Supplied records:
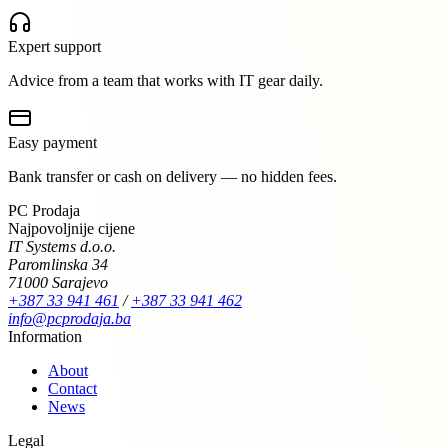
Expert support
Advice from a team that works with IT gear daily.
Easy payment
Bank transfer or cash on delivery — no hidden fees.
PC Prodaja
Najpovoljnije cijene
IT Systems d.o.o.
Paromlinska 34
71000 Sarajevo
+387 33 941 461
/
+387 33 941 462
info@pcprodaja.ba
Information
About
Contact
News
Legal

What to do: What is needed is every record above printed exactly, with no pictures.

Solution to the exercise:
Expert support
Advice from a team that works with IT gear daily.
Easy payment
Bank transfer or cash on delivery — no hidden fees.
PC Prodaja
Najpovoljnije cijene
IT Systems d.o.o.
Paromlinska 34
71000 Sarajevo
+387 33 941 461
/
+387 33 941 462
info@pcprodaja.ba
Information
About
Contact
News
Legal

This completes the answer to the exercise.